Transcribe the following records in full, exactly as shown.

-- Data excerpts --
• • •

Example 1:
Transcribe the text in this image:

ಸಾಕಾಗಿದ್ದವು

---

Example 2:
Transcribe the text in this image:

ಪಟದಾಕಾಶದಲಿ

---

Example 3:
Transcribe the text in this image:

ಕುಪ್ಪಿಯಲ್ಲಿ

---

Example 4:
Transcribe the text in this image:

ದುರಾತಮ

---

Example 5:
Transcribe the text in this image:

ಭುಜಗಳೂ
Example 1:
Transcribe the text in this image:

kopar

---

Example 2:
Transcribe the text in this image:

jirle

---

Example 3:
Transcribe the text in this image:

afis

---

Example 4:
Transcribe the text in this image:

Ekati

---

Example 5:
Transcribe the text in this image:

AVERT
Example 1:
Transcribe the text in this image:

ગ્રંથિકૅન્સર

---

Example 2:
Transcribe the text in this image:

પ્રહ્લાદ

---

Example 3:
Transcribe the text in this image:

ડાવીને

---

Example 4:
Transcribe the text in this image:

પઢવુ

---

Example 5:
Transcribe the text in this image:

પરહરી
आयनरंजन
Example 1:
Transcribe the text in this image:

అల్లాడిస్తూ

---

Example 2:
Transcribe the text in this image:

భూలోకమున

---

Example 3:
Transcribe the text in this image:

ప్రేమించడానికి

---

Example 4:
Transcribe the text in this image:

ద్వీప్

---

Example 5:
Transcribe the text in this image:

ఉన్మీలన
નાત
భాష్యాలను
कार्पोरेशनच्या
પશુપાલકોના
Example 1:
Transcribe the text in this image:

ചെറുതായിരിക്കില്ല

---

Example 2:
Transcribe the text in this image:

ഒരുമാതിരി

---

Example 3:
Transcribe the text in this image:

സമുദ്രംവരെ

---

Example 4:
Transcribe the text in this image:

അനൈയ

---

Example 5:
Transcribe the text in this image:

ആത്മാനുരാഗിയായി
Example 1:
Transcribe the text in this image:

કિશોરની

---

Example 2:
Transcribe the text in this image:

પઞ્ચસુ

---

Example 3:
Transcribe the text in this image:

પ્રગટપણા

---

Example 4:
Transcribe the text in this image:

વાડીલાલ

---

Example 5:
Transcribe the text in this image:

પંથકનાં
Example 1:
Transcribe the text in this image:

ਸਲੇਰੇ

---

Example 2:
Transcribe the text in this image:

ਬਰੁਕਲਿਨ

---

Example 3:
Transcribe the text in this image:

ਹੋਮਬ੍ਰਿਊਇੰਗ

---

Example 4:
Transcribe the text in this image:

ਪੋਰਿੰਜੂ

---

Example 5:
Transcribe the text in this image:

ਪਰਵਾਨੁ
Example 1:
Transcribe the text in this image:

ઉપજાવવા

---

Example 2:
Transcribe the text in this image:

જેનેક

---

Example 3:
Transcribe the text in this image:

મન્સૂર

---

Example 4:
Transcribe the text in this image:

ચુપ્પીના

• • •

-- TASK SOLUTION --
Example 1:
Transcribe the text in this image:

ಸಾಕಾಗಿದ್ದವು

---

Example 2:
Transcribe the text in this image:

ಪಟದಾಕಾಶದಲಿ

---

Example 3:
Transcribe the text in this image:

ಕುಪ್ಪಿಯಲ್ಲಿ

---

Example 4:
Transcribe the text in this image:

ದುರಾತಮ

---

Example 5:
Transcribe the text in this image:

ಭುಜಗಳೂ
Example 1:
Transcribe the text in this image:

kopar

---

Example 2:
Transcribe the text in this image:

jirle

---

Example 3:
Transcribe the text in this image:

afis

---

Example 4:
Transcribe the text in this image:

Ekati

---

Example 5:
Transcribe the text in this image:

AVERT
Example 1:
Transcribe the text in this image:

ગ્રંથિકૅન્સર

---

Example 2:
Transcribe the text in this image:

પ્રહ્લાદ

---

Example 3:
Transcribe the text in this image:

ડાવીને

---

Example 4:
Transcribe the text in this image:

પઢવુ

---

Example 5:
Transcribe the text in this image:

પરહરી
आयनरंजन
Example 1:
Transcribe the text in this image:

అల్లాడిస్తూ

---

Example 2:
Transcribe the text in this image:

భూలోకమున

---

Example 3:
Transcribe the text in this image:

ప్రేమించడానికి

---

Example 4:
Transcribe the text in this image:

ద్వీప్

---

Example 5:
Transcribe the text in this image:

ఉన్మీలన
નાત
భాష్యాలను
कार्पोरेशनच्या
પશુપાલકોના
Example 1:
Transcribe the text in this image:

ചെറുതായിരിക്കില്ല

---

Example 2:
Transcribe the text in this image:

ഒരുമാതിരി

---

Example 3:
Transcribe the text in this image:

സമുദ്രംവരെ

---

Example 4:
Transcribe the text in this image:

അനൈയ

---

Example 5:
Transcribe the text in this image:

ആത്മാനുരാഗിയായി
Example 1:
Transcribe the text in this image:

કિશોરની

---

Example 2:
Transcribe the text in this image:

પઞ્ચસુ

---

Example 3:
Transcribe the text in this image:

પ્રગટપણા

---

Example 4:
Transcribe the text in this image:

વાડીલાલ

---

Example 5:
Transcribe the text in this image:

પંથકનાં
Example 1:
Transcribe the text in this image:

ਸਲੇਰੇ

---

Example 2:
Transcribe the text in this image:

ਬਰੁਕਲਿਨ

---

Example 3:
Transcribe the text in this image:

ਹੋਮਬ੍ਰਿਊਇੰਗ

---

Example 4:
Transcribe the text in this image:

ਪੋਰਿੰਜੂ

---

Example 5:
Transcribe the text in this image:

ਪਰਵਾਨੁ
Example 1:
Transcribe the text in this image:

ઉપજાવવા

---

Example 2:
Transcribe the text in this image:

જેનેક

---

Example 3:
Transcribe the text in this image:

મન્સૂર

---

Example 4:
Transcribe the text in this image:

ચુપ્પીના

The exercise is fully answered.